Neulich war in der Zeitung, für die ich arbeite eine Beilagenreihe zum Thema Gesundheit. Im Allgemeinen und Besonderen wurde auf verschiedene Felder eingegangen. Ein Part befasste sich mit der - nicht mehr ganz so neuen - Erkenntnis, dass Sitzen das neue Rauchen sei.
Sitzen ist das neue Rauchen? Es soll alarmieren: sitzende Tätigkeit ist so gesundheitsschädlich wie das Quarzen. Es gibt da wohl einige Studien, es gibt Bücher und Unmengen an Artikeln. Kurzum: wer viel sitzt, stirbt
früher und ist auch noch selbst daran schuld - wie beim Rauchen. Zu langes Sitzen führt zu Muskelverspannungen und Rückenproblemen, es erhöht die Risiken für Bluthochdruck, Diabetes, Arteriosklerose, Thrombosen und manche Krebsarten. Sogar Teile des
Hirns sollen im Sitzen degenerieren. Na, das sind ja tolle Aussichten ...

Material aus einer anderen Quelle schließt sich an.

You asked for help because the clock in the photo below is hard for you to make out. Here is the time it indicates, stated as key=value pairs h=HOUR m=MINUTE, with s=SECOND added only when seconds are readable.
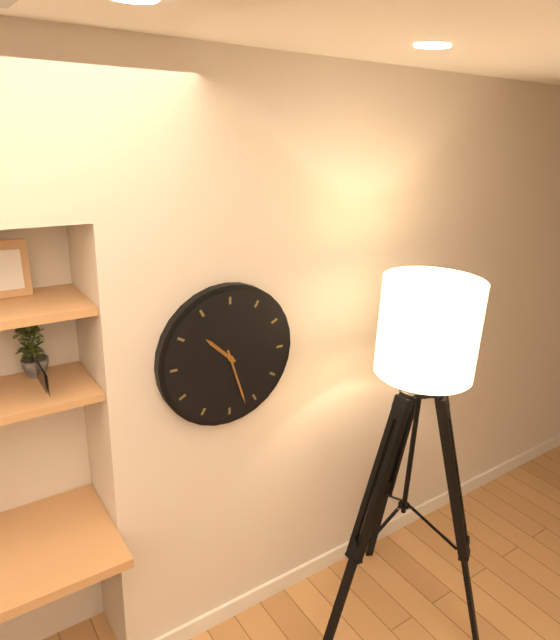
h=10 m=27
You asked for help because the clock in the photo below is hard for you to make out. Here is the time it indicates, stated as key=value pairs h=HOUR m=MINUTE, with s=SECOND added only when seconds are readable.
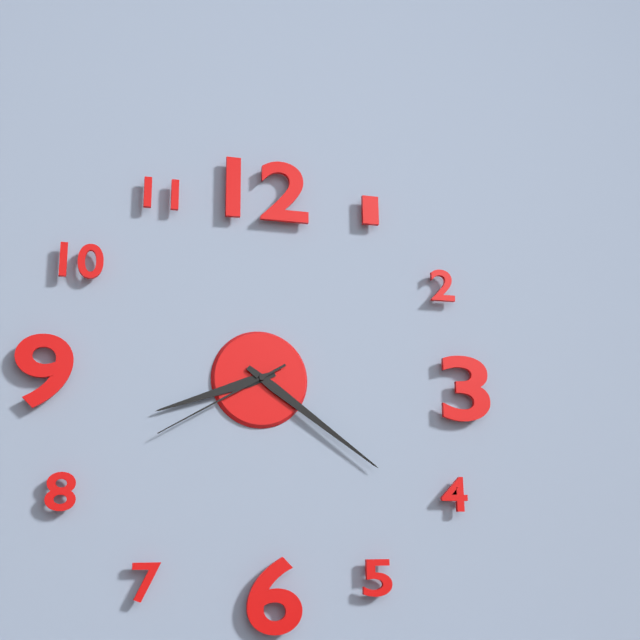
h=8 m=21 s=40
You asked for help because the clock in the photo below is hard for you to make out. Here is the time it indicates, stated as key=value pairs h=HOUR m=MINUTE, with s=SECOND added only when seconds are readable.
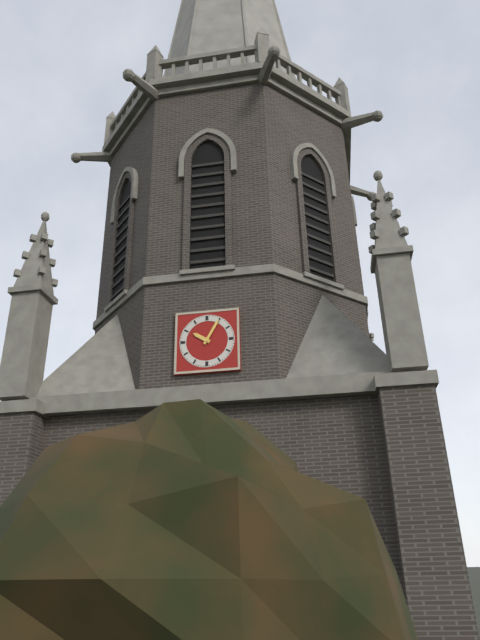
h=10 m=5
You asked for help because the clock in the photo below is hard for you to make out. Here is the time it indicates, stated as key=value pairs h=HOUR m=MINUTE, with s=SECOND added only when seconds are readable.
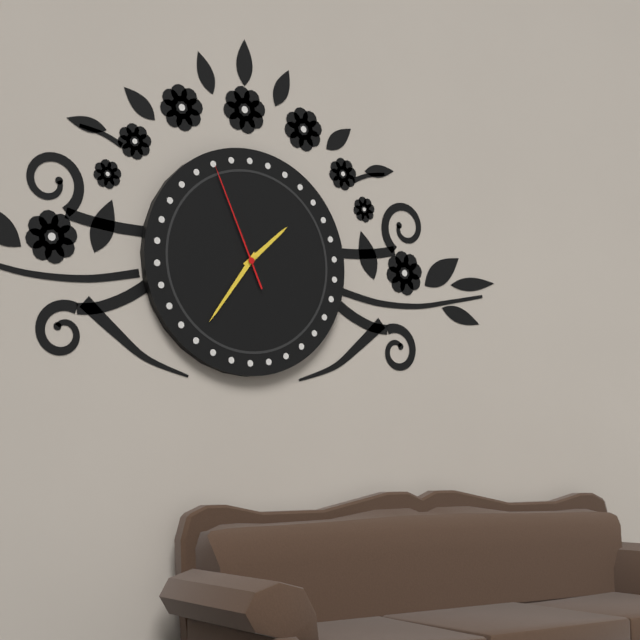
h=1 m=36 s=56
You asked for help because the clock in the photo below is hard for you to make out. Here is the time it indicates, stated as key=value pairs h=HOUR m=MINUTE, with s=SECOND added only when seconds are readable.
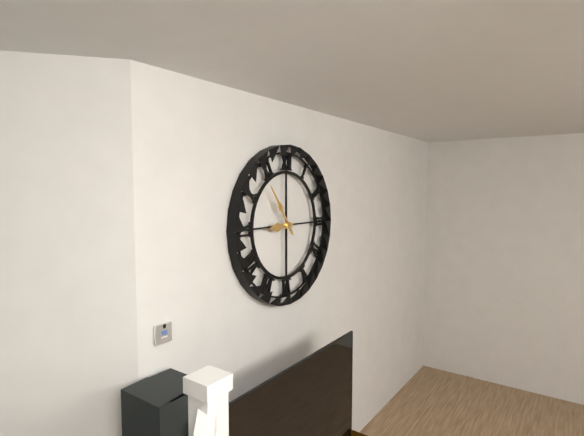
h=8 m=54
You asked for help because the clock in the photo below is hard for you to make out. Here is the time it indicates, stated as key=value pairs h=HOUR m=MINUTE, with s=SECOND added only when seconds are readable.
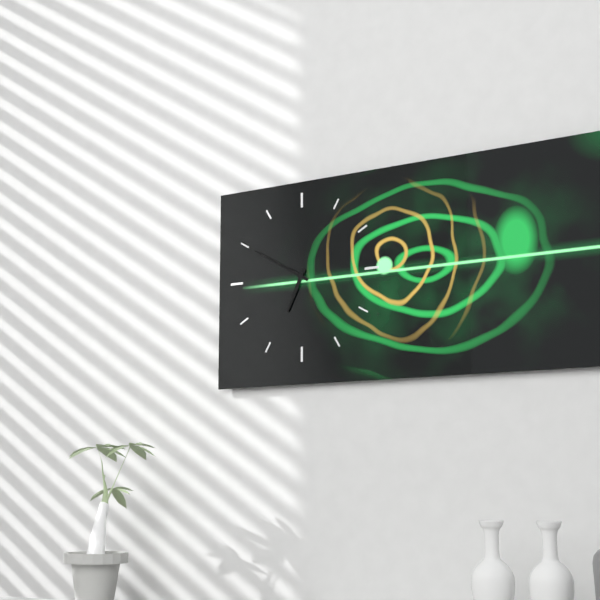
h=6 m=50
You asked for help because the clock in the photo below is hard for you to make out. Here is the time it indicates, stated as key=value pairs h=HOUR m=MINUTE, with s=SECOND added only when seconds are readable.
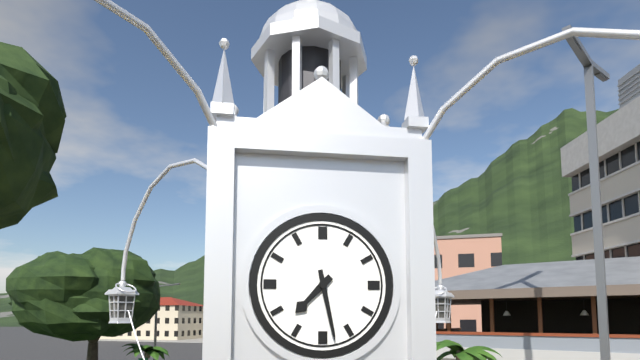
h=7 m=28
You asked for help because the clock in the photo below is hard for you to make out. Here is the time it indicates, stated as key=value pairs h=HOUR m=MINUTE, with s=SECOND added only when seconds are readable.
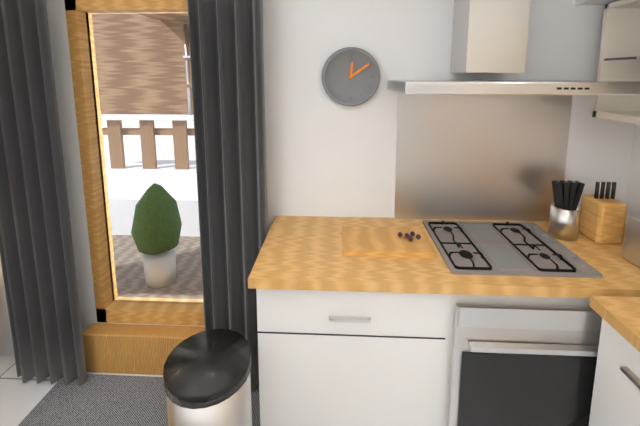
h=12 m=9
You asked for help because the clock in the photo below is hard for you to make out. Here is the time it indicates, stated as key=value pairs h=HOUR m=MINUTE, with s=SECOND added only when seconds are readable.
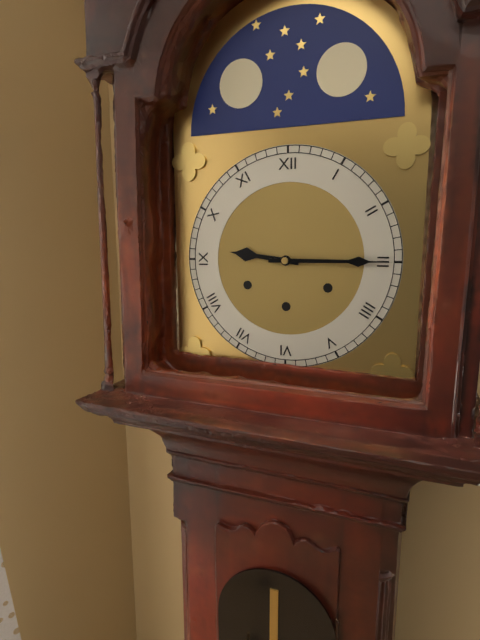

Wie "nett", dass diese Beilage ausgerechnet zu uns Bürotieren ins Haus kam. Ich dachte ja bislang, wir hätten als Journalisten einen recht aktiven Beruf, der kaum mal von Tag zu Tag gleich ausfällt. Pustekuchen... mental beweglich zu bleiben, hat eben nix mit körperlicher Bewegung zu tun.

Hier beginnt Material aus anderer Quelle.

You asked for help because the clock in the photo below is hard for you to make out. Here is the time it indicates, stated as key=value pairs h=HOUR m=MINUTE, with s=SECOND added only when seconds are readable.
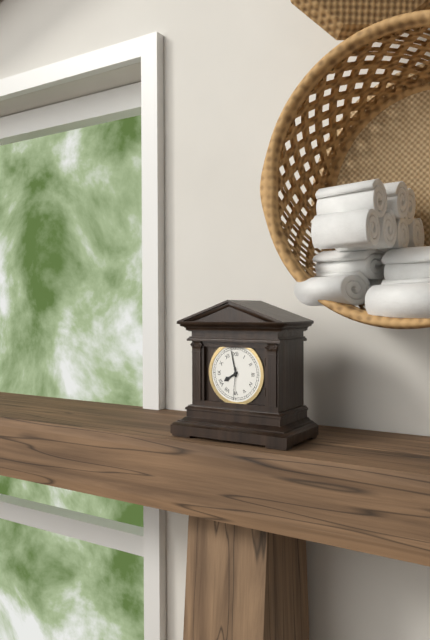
h=7 m=58
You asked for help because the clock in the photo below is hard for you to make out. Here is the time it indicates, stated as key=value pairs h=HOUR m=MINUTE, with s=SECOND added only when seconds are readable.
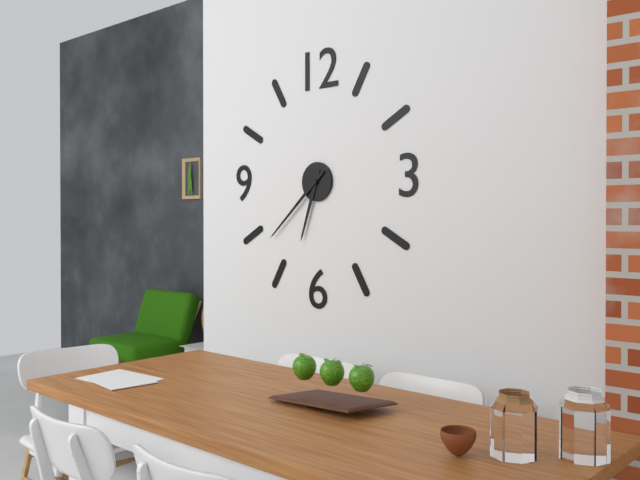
h=6 m=38
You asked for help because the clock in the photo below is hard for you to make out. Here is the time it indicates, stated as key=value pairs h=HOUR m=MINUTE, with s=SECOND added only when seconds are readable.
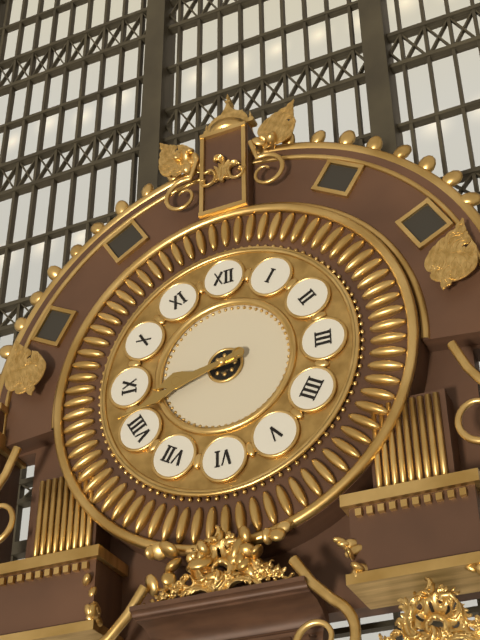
h=8 m=42
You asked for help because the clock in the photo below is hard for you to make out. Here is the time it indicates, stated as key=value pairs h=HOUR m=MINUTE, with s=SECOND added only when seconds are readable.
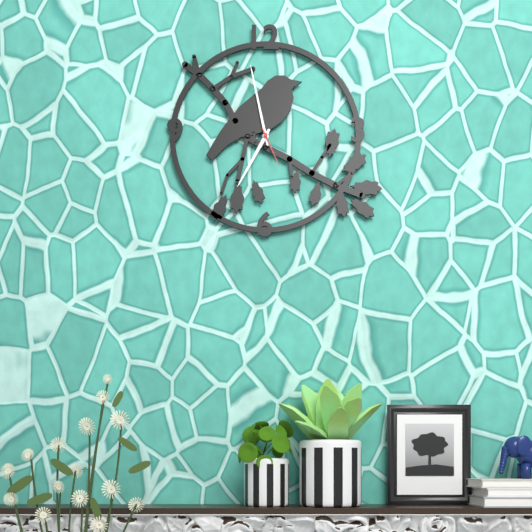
h=6 m=58
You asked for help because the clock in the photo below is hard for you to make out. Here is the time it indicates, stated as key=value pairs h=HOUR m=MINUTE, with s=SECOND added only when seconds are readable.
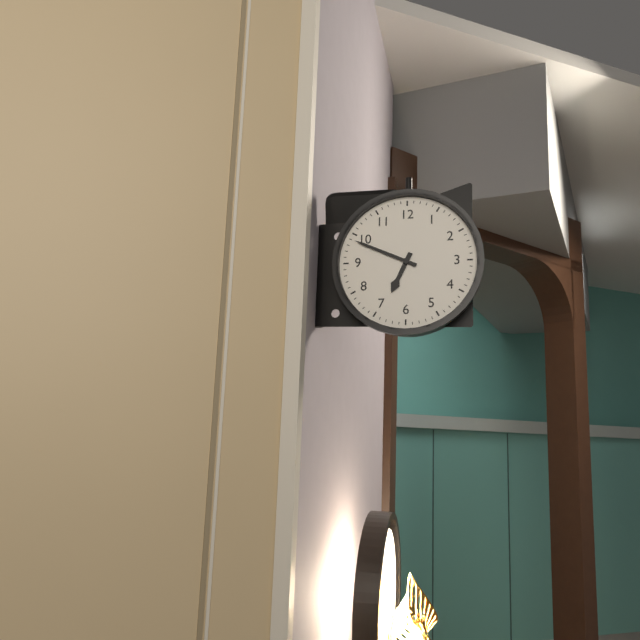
h=6 m=49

Die Deutschen sitzen angeblich rund 14 Stunden am Tag, und wir Journalisten sitzen vermutlich sogar noch länger - weil die Bürotage oft länger sind. Und haben wir Termine, dann fahren wir mit dem Auto dorthin und sitzen dort wiederum beim Gesprächspartner. Und im restlichen Leben sitzen Journalisten genau wie alle anderen auch: schon beim Frühstück, dann im Auto oder in sonst einem Vehikel auf dem Weg zur Arbeit, abends gemütlich auf der Couch.
Was tun?
Ich schaue mir meine älteren Kollegen in diversen Redaktionen an und sehe, dass sie in den vergangenen Jahren in erster Linie körperlich an Format gewonnen haben. Vor allem aber berichten immer wieder ältere Kollegen von Rückenproblemen und sonstigen Erkrankungen des Bewegungsapparats. Und der nicht mal 40 Jahre alte Kollege fiel mal vier Wochen wegen einer kaputten Schulter aus. Und die hatte er sich nicht beim Tennis oder so, sondern im Büro zugezogen. Das gibt mir mit meinen 33 Lenzen dann schon zu denken ...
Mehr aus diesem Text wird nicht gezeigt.